Required action 1 - Translate this sentence from the AWS cost optimization article into Spanish: "AWS defaults logs to never expire."
Required action 2 - From the AWS cost optimization article, print the stretch from "Things to keep" through "breaking infrastructure changes.".
Required action 3 - Carry on the AWS cost optimization article from the point where it stops.

Extract -
AWS Cost Optimisation

Pronomita Dey
The Tech Matter
Published in
3 min readJun 1, 2024

Key routes/takeaways on slimming the bill

Things to keep in mind:

  • You have to always always ask, “ is this worth it” — it shouldn’t be “for the time being”
  • Make sure you understand your application and developmental requirements and accordingly make tradeoffs. Optimising is a fine line away from being a foolish miser — that fine line is called an outage.
  • Know what part of your system can tolerate faults. Not everything needs to be accounted for. Non prod workloads have an appetite for data loss. Logging solutions can tolerate a downtime. Read latencies from buffers won’t immediately break the system.
  • Reservations on AWS are super cost efficient. [WAIT]. Answer whether you need the system for the next 365days & an absolute YES is the only go ahead. AWS allows no backsies.
  • Go 80–20. Address the low handing fruits before you come up with architectural, code or breaking infrastructure changes.
  • You need not solve every problem — moreover systems scale & as long as the spendings are inline with the business growth, you’re doing great buddy!

Logging/Monitoring

  • Cloudwatch Log Data retention: Make sure you only keep what you need and expire them after. AWS defaults logs to never expire.
  • Opensearch: use lifecycle policies to move data to cheaper storage options (add hot->warm->cold storage lifecycle)
  • Avoid large queries: By default DENY running cloudwatch data queries for all users on a large single index. You will need to add rules to your account/org wide roles.
  • Moving out of a managed solution not only gives more control but also gives you cheaper solutions. For example: spend sometime on developing some expertise on ELK instead of going with AWS Opensearch
  • Standards: pick logging libraries and over time mandate using it across all applications as a best practice
  • Optimising at source — account for runaway conditions and develop better microservices
  • Alarms: If a certain log group or index is growing rapidly, report it.

Storage

  • Do not put everything to autoscale and sleep peacefully. The runaway conditions are just going to choke your budget.
  • Know your peak load and optimise on how much to provision/over-provision. Having a headroom of 20–30% over your peak traffic requirements is okay. Going 2x of peak is stupid.

Dataset -
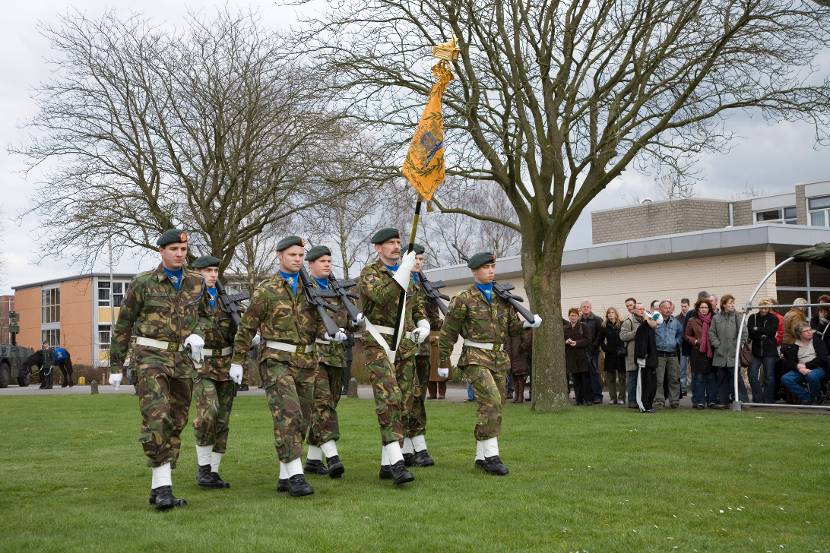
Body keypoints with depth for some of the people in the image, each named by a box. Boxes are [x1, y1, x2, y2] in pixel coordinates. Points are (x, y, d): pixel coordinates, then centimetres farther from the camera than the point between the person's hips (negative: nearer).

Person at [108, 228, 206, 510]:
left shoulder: (196, 282, 7)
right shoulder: (142, 283, -2)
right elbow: (123, 325, 5)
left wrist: (197, 335, -7)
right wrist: (116, 366, 5)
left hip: (183, 360, 4)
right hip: (150, 357, -4)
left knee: (175, 424, 6)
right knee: (156, 416, -21)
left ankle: (159, 489, 15)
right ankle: (164, 486, -21)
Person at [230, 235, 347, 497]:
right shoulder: (266, 290, -1)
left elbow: (316, 321, 13)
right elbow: (246, 328, 4)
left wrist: (330, 334, -9)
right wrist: (237, 361, 5)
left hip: (306, 362, 6)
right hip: (277, 360, -6)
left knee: (302, 420, 8)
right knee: (287, 415, -19)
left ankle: (285, 476, 17)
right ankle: (296, 475, -21)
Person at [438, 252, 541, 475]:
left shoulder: (502, 298, 12)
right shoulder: (463, 299, -5)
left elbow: (512, 327, 16)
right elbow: (447, 333, -1)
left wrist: (528, 324, -5)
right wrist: (443, 363, 0)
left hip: (499, 358, 6)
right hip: (475, 357, -6)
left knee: (492, 407, 7)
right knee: (491, 401, -21)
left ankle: (481, 457, 17)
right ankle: (491, 455, -17)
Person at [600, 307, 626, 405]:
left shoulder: (622, 325, -2)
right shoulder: (605, 326, 8)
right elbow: (601, 340, 16)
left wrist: (624, 349, -9)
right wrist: (605, 348, 2)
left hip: (620, 354, -3)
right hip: (610, 354, 3)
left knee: (622, 376, 1)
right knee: (610, 377, 4)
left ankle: (621, 398, 7)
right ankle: (613, 398, 11)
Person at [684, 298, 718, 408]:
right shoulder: (692, 321, 5)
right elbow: (686, 336, 8)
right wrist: (695, 341, -6)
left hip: (711, 353, 1)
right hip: (697, 353, -1)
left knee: (712, 377, 3)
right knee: (698, 378, -1)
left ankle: (712, 400, 10)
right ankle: (699, 401, 5)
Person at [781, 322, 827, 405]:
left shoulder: (817, 340, 5)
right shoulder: (794, 346, 13)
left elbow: (822, 358, -6)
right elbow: (790, 362, 2)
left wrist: (806, 365, -12)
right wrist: (799, 367, -20)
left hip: (817, 368, -3)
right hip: (800, 370, 4)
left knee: (811, 376, -39)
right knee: (785, 379, -22)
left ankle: (817, 398, -8)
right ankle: (807, 397, -12)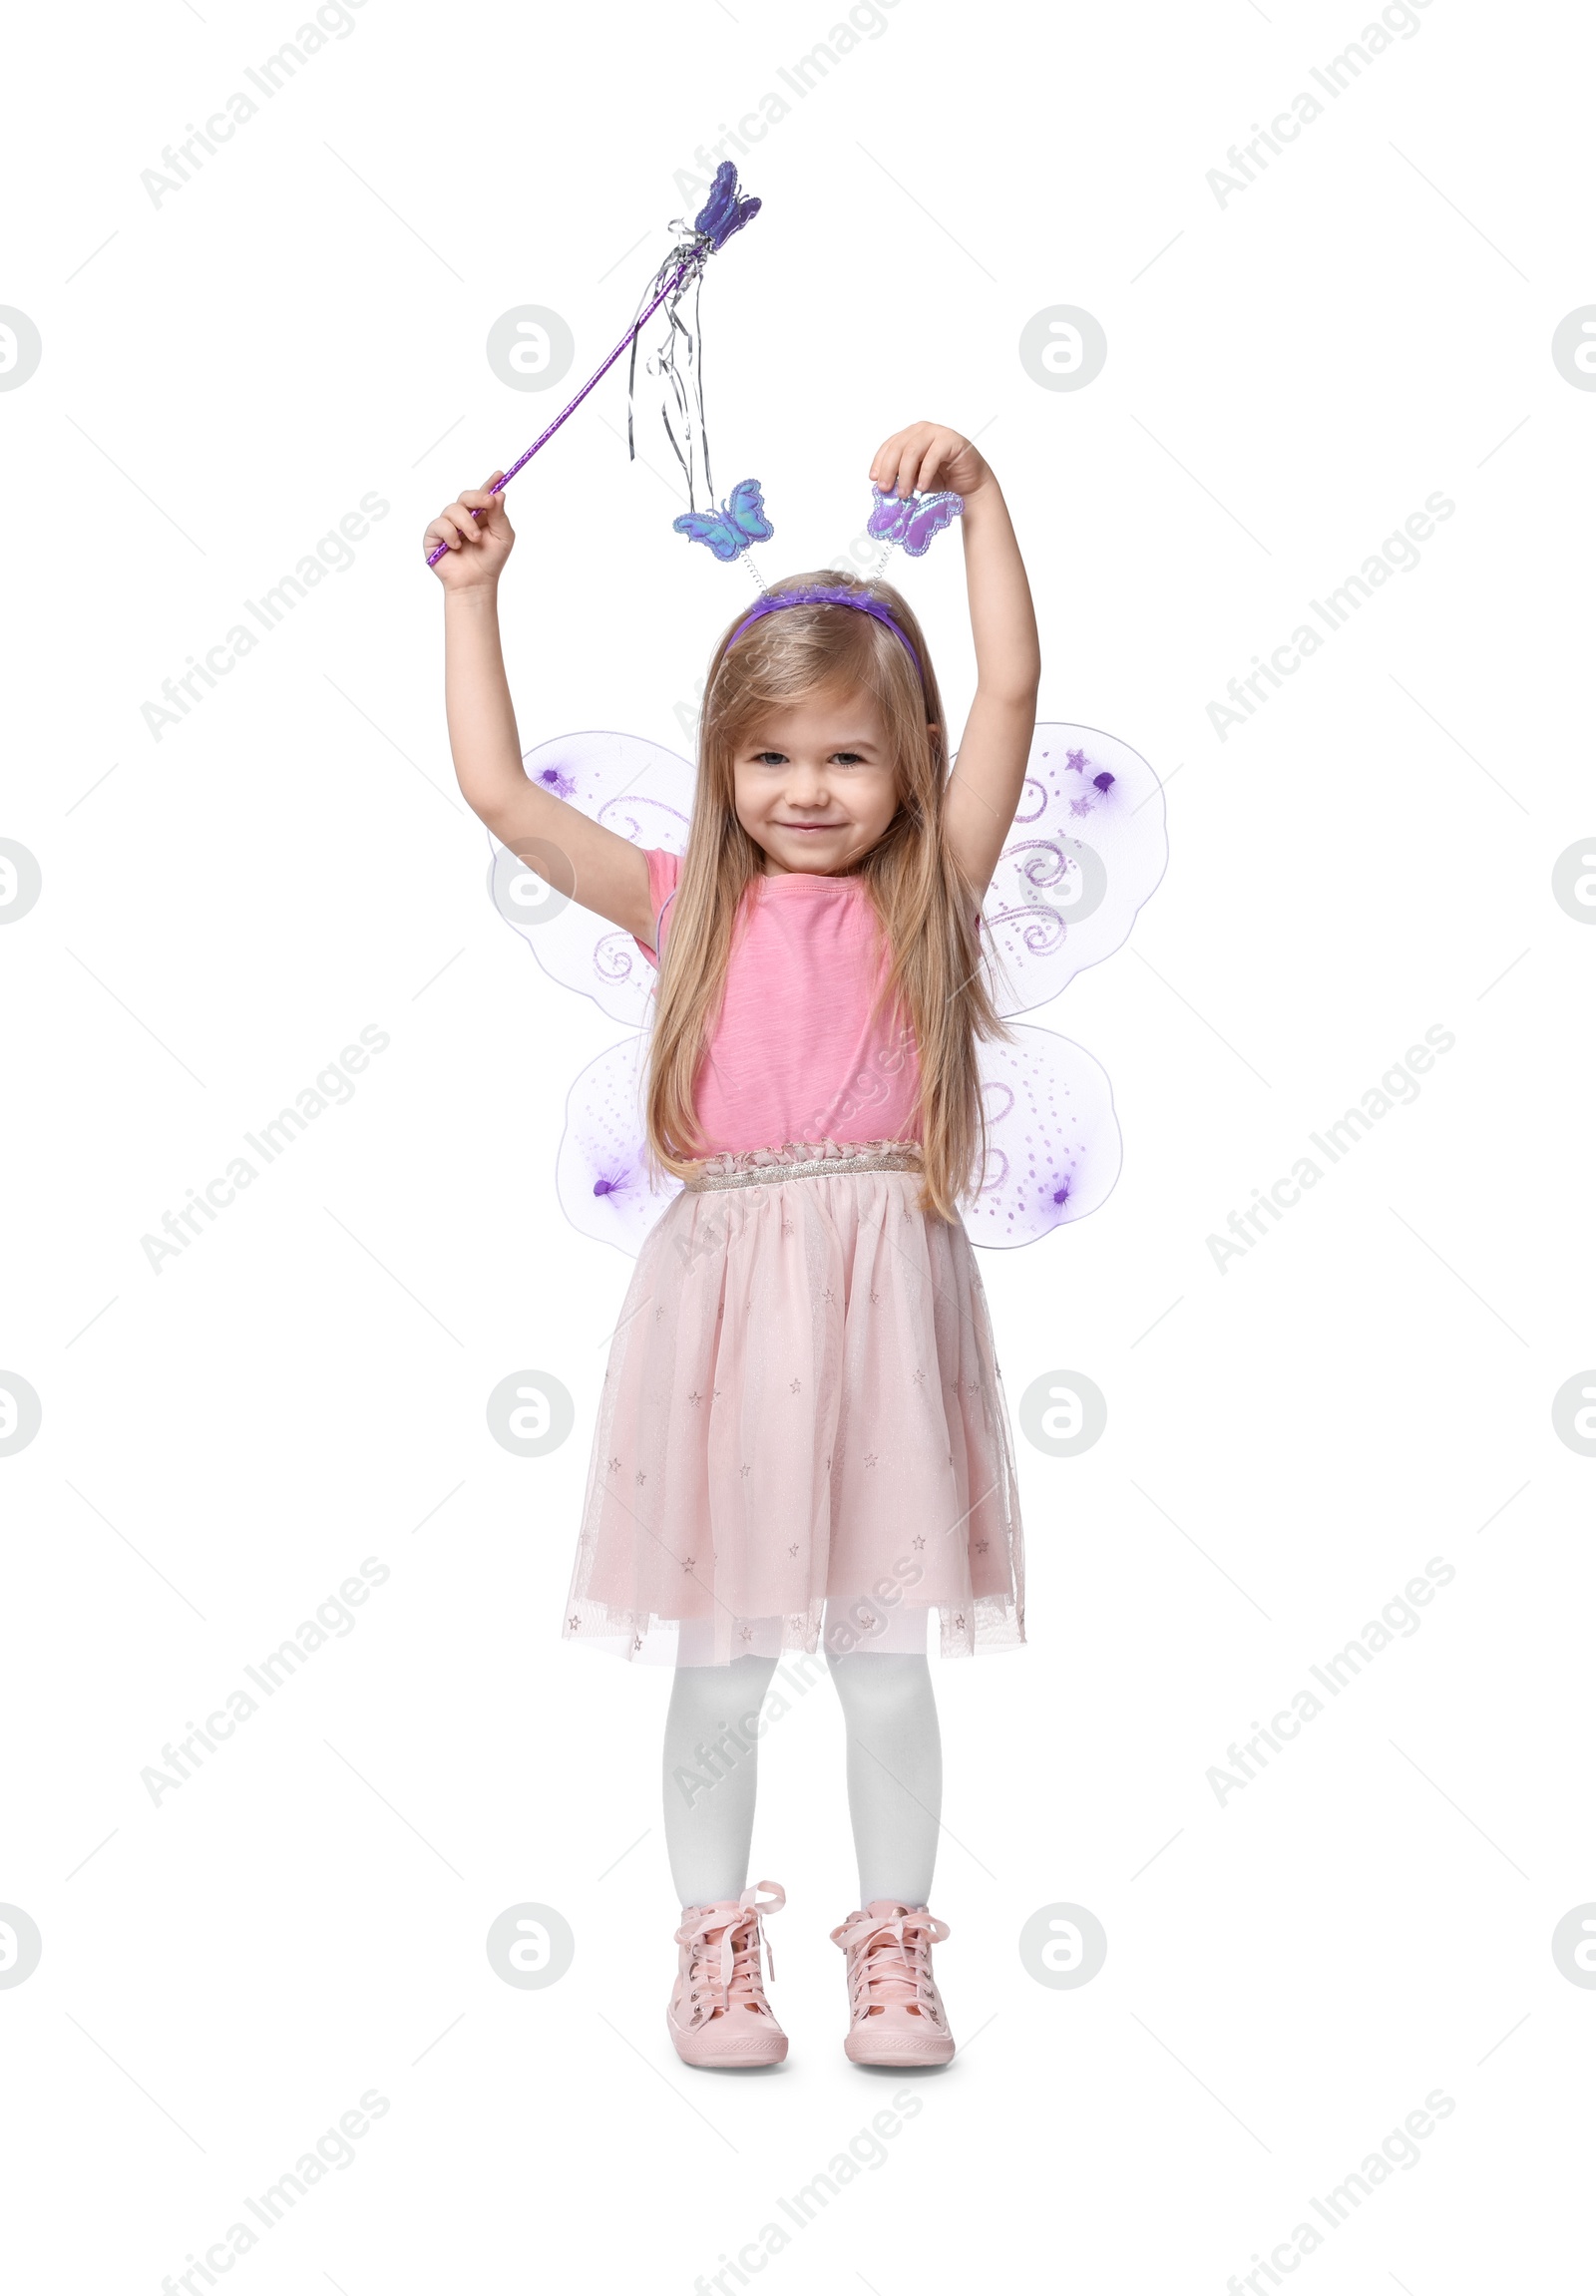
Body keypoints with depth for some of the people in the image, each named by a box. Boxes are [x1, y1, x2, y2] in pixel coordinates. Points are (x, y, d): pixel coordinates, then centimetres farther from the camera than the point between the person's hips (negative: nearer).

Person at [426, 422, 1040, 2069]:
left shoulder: (930, 893, 5)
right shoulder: (686, 906, 7)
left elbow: (1010, 693, -5)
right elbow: (500, 792, 3)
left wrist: (977, 494, -8)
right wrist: (473, 596, 4)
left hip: (882, 1303, 0)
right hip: (724, 1298, 1)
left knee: (883, 1665, 8)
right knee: (720, 1671, 9)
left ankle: (894, 1949, 25)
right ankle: (714, 1949, 26)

Expected answer 1 - AWS configura por defecto los registros para que nunca caduquen.

Expected answer 2 -
Things to keep in mind:

  • You have to always always ask, “ is this worth it” — it shouldn’t be “for the time being”
  • Make sure you understand your application and developmental requirements and accordingly make tradeoffs. Optimising is a fine line away from being a foolish miser — that fine line is called an outage.
  • Know what part of your system can tolerate faults. Not everything needs to be accounted for. Non prod workloads have an appetite for data loss. Logging solutions can tolerate a downtime. Read latencies from buffers won’t immediately break the system.
  • Reservations on AWS are super cost efficient. [WAIT]. Answer whether you need the system for the next 365days & an absolute YES is the only go ahead. AWS allows no backsies.
  • Go 80–20. Address the low handing fruits before you come up with architectural, code or breaking infrastructure changes.

Expected answer 3 -
  • Use GP3 type volumes — cheaper and give higher throughput
  • Cleanup all dangling volumes and public IPs
  • You don’t need all data since inception — know what to backup and for how long
  • Move data from S3 Standard to Glacier using lifecycle policies
  • Cleanup DynamoDb data by employing a TTL(time-to-live) field

Compute

  1. Pick the latest in the family
  2. Use graviton instance types
  3. Switch from OnDemand to Spot
  4. Use instance reservations
  5. Buy savings plans
  6. Use Lambda when it’s an on-demand/scheduled run

Databases

  1. Avoid replicas, snapshots and multi-az deployments of non-prod workloads
  2. Know what to snapshot and how long to keep them
  3. Vaccum for disk space over up-scaling
  4. Try to stay as close to the engine LTS version for most efficient usage
  5. Pick instance types based on your use case — know if you are solving for latency or storage efficiency or something else.

HELP yourself by:

  1. Having monitors in place to inform you of runaway scenarios
  2. Automate cleanup of unused resources (volumes, ec2 instances, public ips etc.)
  3. Tag everything- answers operational questions like who owns what, what to keep, what to clean etc.
  4. Regularly monitor costs (lack of visibility creates bigger bills than bad engineering)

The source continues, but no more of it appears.